"Nous sommes dévastés et envahis par le chagrin", ont annoncé les propriétaires du Constellation dans un communiqué reçu par l'AFP, qui constitue la première déclaration publique du couple depuis l'ouverture samedi d'une enquête les visant pour "homicide par négligence, lésions corporelles par négligence et incendie par négligence".
Le drame, qui a fait 40 morts et 116 blessés, a été provoqué, selon l'enquête, par des bougies dites "fontaines" entrées en contact avec le plafond du sous-sol. Les clients du bar, principalement des adolescents et de jeunes adultes, s'étaient retrouvés piégés par les flammes.

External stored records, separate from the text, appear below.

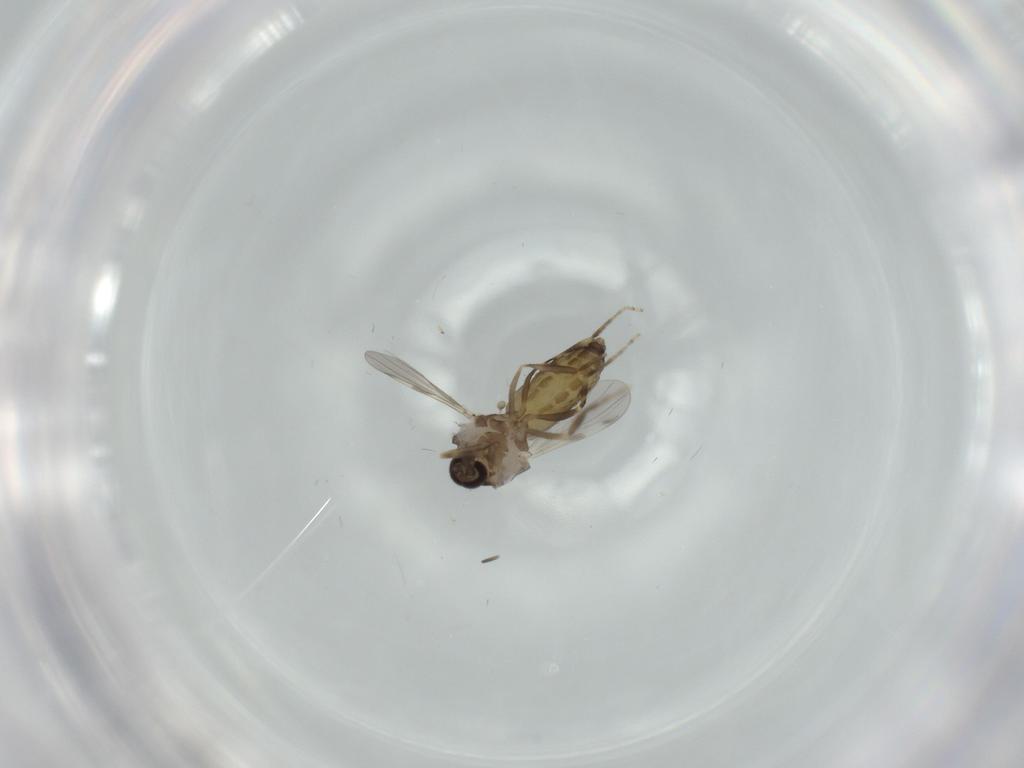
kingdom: Animalia
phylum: Arthropoda
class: Insecta
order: Diptera
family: Ceratopogonidae
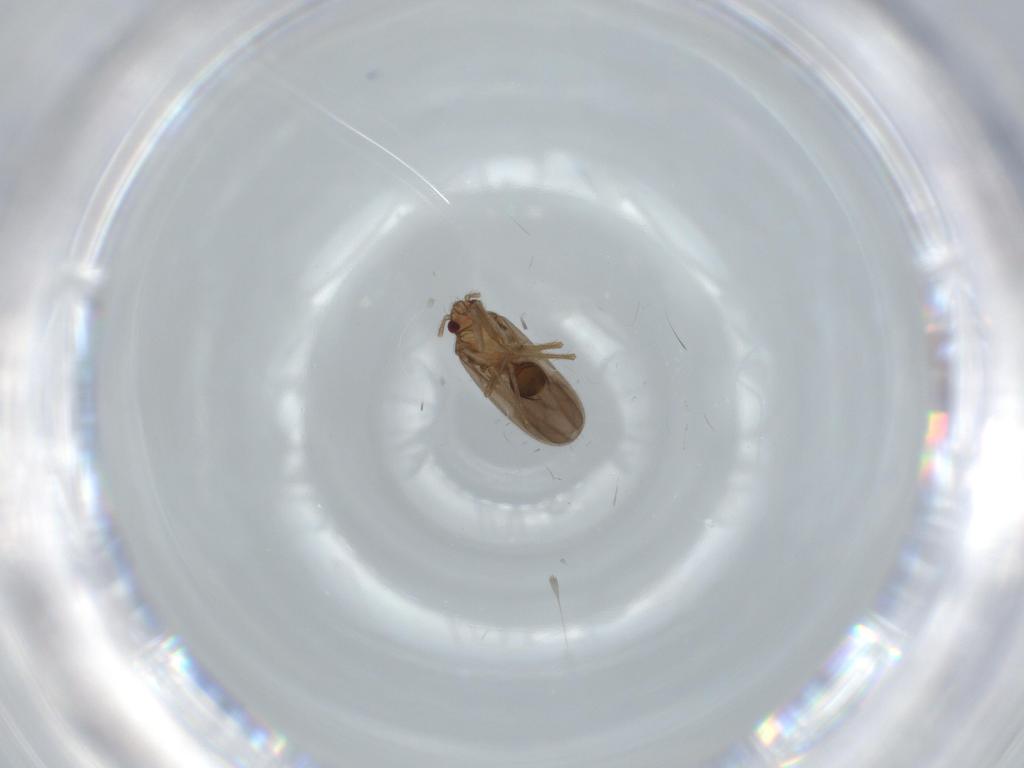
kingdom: Animalia
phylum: Arthropoda
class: Insecta
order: Hemiptera
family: Ceratocombidae
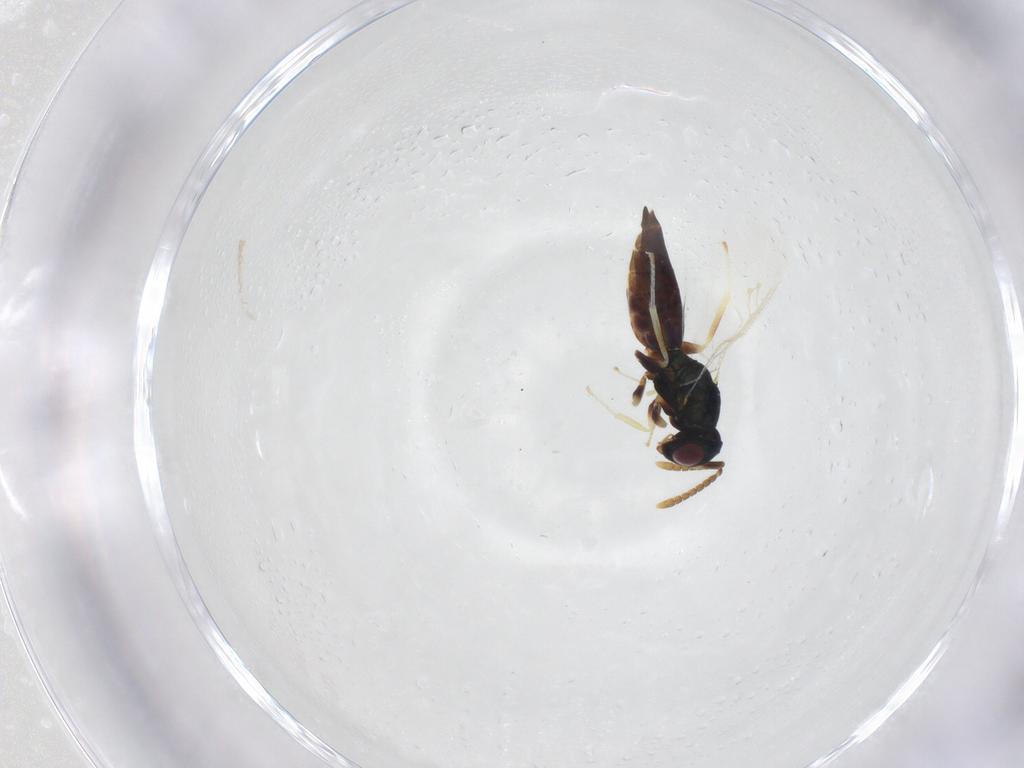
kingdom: Animalia
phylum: Arthropoda
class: Insecta
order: Hymenoptera
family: Pteromalidae
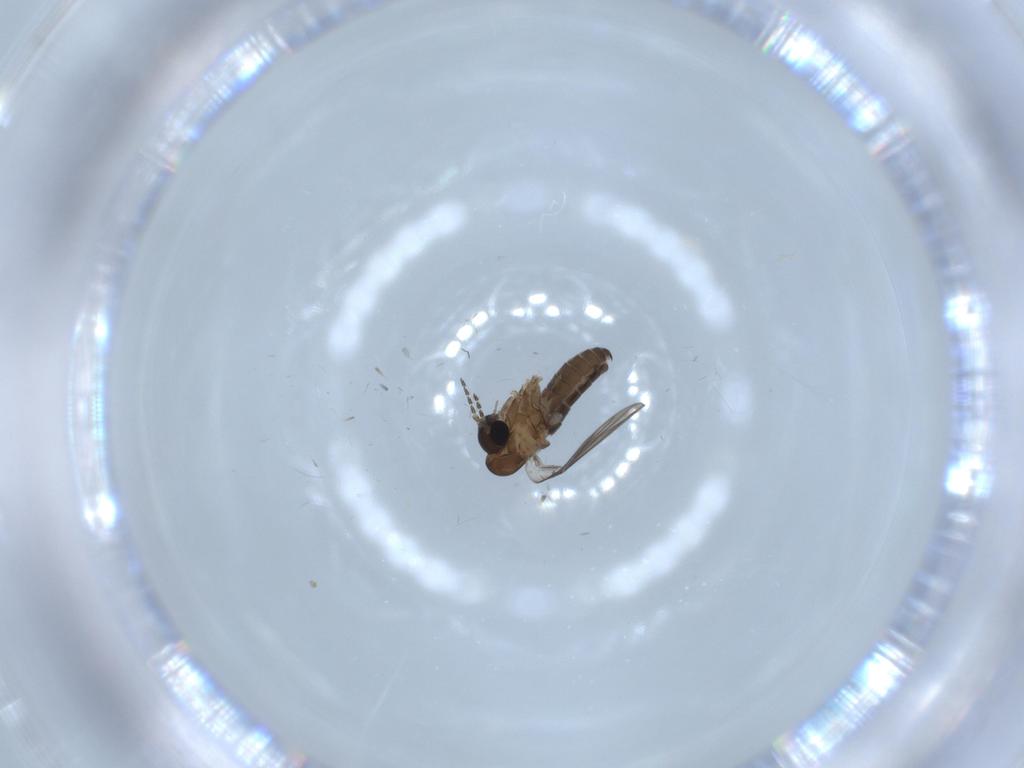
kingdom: Animalia
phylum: Arthropoda
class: Insecta
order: Diptera
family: Psychodidae
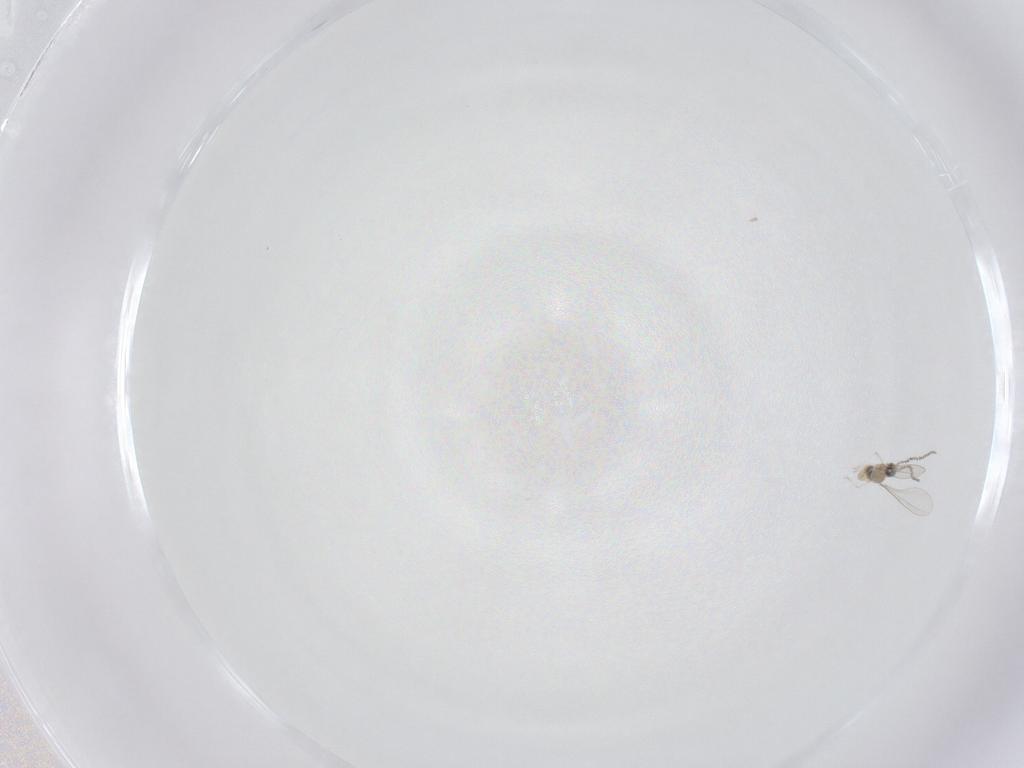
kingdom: Animalia
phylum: Arthropoda
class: Insecta
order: Diptera
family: Cecidomyiidae
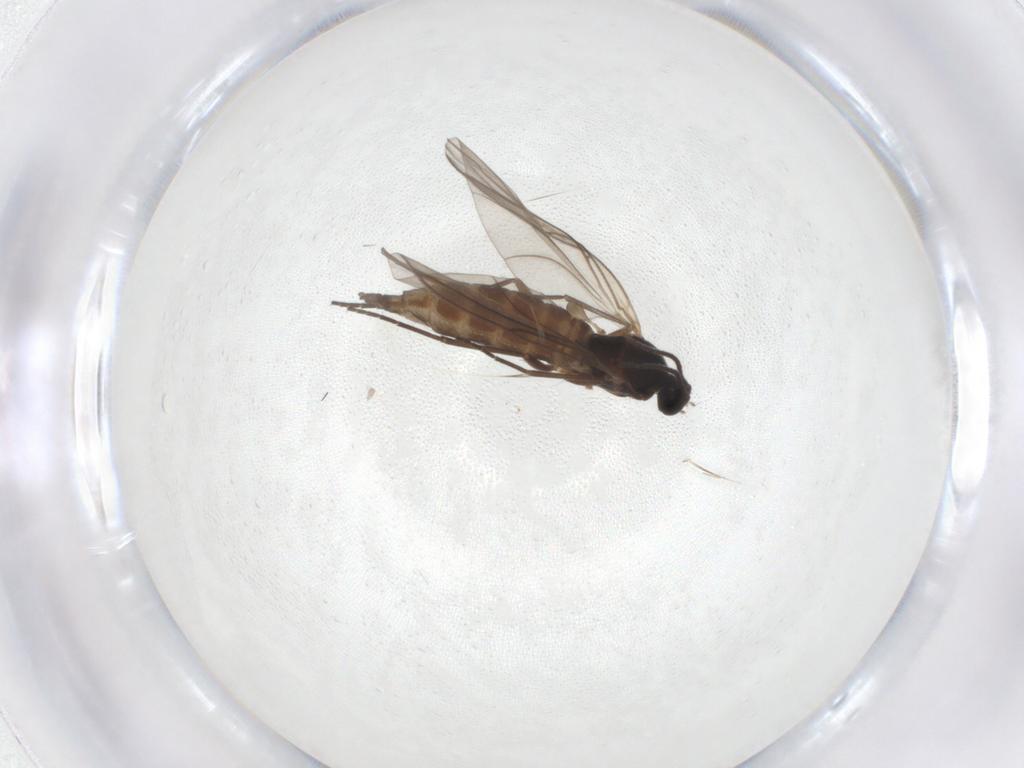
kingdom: Animalia
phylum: Arthropoda
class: Insecta
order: Diptera
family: Sciaridae
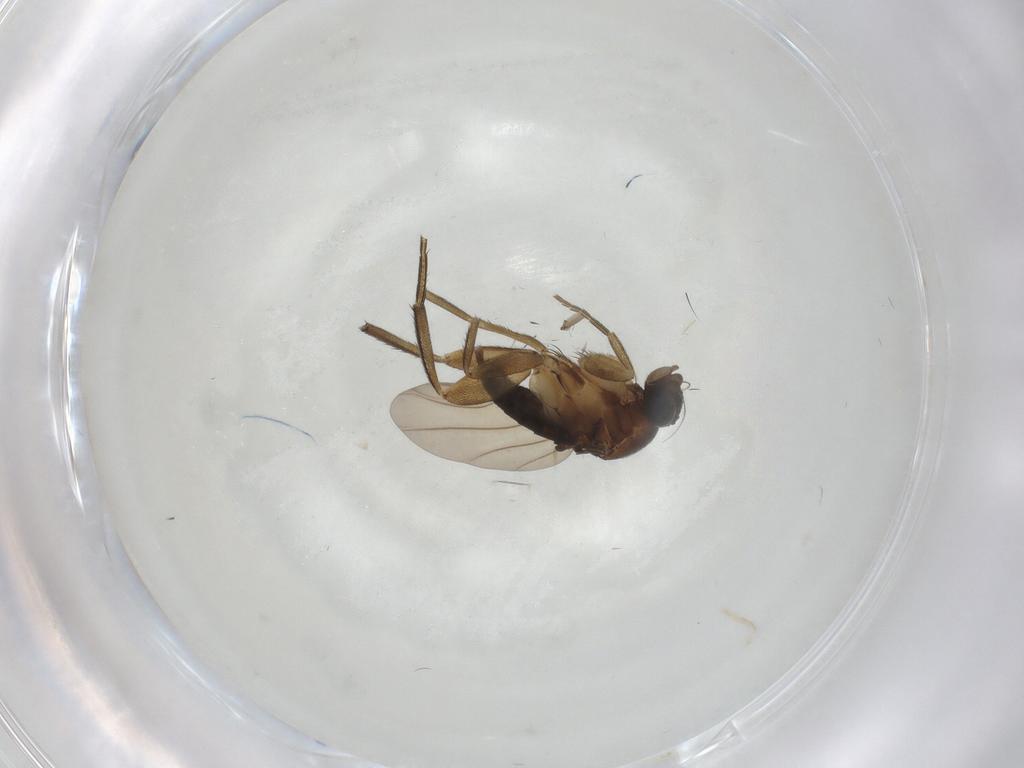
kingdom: Animalia
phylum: Arthropoda
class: Insecta
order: Diptera
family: Phoridae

L'enquête doit notamment se pencher sur la conformité des travaux réalisés par le couple en 2015, les matériaux utilisés, les voies de secours, les moyens d'extinction ainsi que sur le respect des normes en matière d'incendie, notamment la pose au plafond d'une mousse, un matériau insonorisant, qui semble s'être très rapidement embrasé.
"Entière collaboration"
Mardi, les autorités de la commune ont reconnu qu'il n'y avait pas eu de contrôle sécurité et incendie de l'établissement de 2020 à 2025.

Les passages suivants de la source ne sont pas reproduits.